Measuring a model’s accuracy
It’s not easy to prove which model is more accurate for a specific community. Ideally, researchers could compare the predictions against what plays out during a real-world extreme flood event, Sanders said. “That type of data only comes along when you have … a really severe extreme event, like your [Hurricane] Katrinas,” he said. “We haven't had that kind of big event in Los Angeles for a really long time.”

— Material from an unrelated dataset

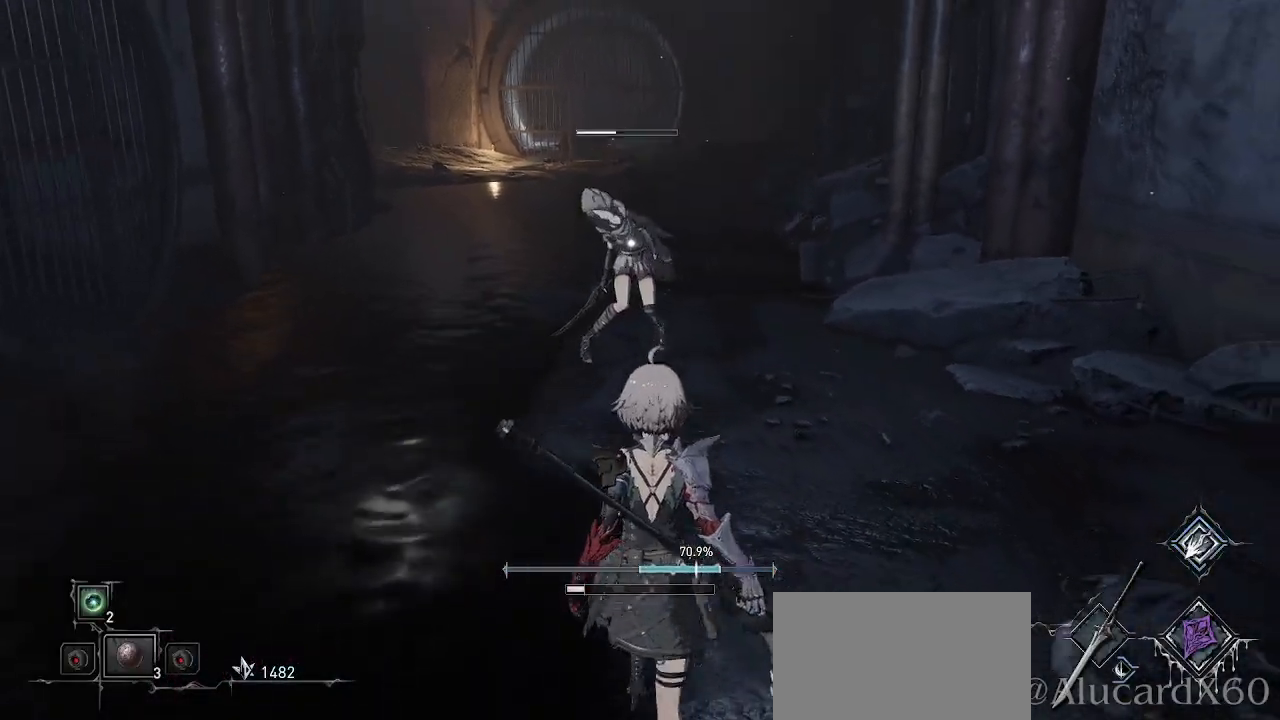
{"buttons": [], "left_stick": "down", "right_stick": "center", "events": [[67, "L2", "down"], [83, "L2", "up"], [117, "DPAD_UP", "down"], [200, "DPAD_UP", "up"], [350, "left_stick", "down"]]}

In theory, the factors the researchers accounted for in their model should make it more locally accurate in a city, said Antonia Sebastian, an assistant professor in the environmental sciences and engineering department at the University of North Carolina at Chapel Hill who was not involved in the research.
First Street compared the two models’ flood zone predictions against data on historic Federal Emergency Management Agency claims, both for the National Flood Insurance Program and Individual Assistance Program, which Porter said tends to be used more for renters and people who don’t own their homes or have flood insurance. It found that its model aligns slightly better with the claims data it looked at for the city of Los Angeles, Porter said.
Porter said that since the FEMA claims data only goes back roughly 40 years, "you wouldn’t expect the correlation to be really high with any of the models" showing a 100-year flood zone. “But the fact that they were pretty similar to one another, I think, indicates that the models, in general, are picking up risk in areas where we see historic flooding at about the same rate," he said.
NFIP claims aren’t a perfect metric for who lives in flood zones, Sanders said. “In California, 99% of communities have access to NFIP policies, so many of the subscribers to the NFIP aren't necessarily even in flood zones,” he said. “They're taking advantage of it because they have a flood- or a mud-type hazard that they're trying to manage with insurance because they see it as good value.” Severe storms can cause dangerous mudslides in hilly areas of Los Angeles County, in addition to flooding.
As more flood models come into existence, it is increasingly important for communities to have “systematic, repeatable” methods for comparing their accuracy, the researchers write. “The urgent need for urban flood validation data highlights the importance of emerging efforts to systematically monitor urban flooding at hyper-local scales,” they say.
What does this mean for local leaders?
UC Irvine’s Sanders and First Street’s Porter agree that city leaders shouldn’t rely on just one set of data when making flood-risk management decisions.
Porter advises city officials to ask themselves what insights they can glean from the differences and similarities between flood-risk models. Questions Sanders suggests include “Has your flood-control district … looked at this data compared to some of their existing maps?” and “Do they have confidence that this is a reasonable approximation?”
But that may be a lot to ask of some city governments when “we suddenly have 10 or 15 models to work with,” Sebastian said. Sanders echoed that concern. “It takes a pretty on-the-ball climate specialist in government to be able to look at all these maps and think about what went into them and which one is most useful for the kinds of studies that they want to do,” he said.
Cities should “locally ground truth” the data by asking community members whether flood-risk maps reflect their lived experience and which flood-prone areas are of the highest priority to them, UNC’s Sebastian said. “Community engagement, whether that’s in strategic planning or funding allocation ... is really critical in this moment, where we have a lot of information, but we're still figuring out how to use it well,” she said.
In their paper, the researchers also encourage communities to also take flood-mitigation steps that don’t necessarily require the use of flood hazard maps, such as restoring natural areas and requiring buildings to be constructed to higher standards after extreme events.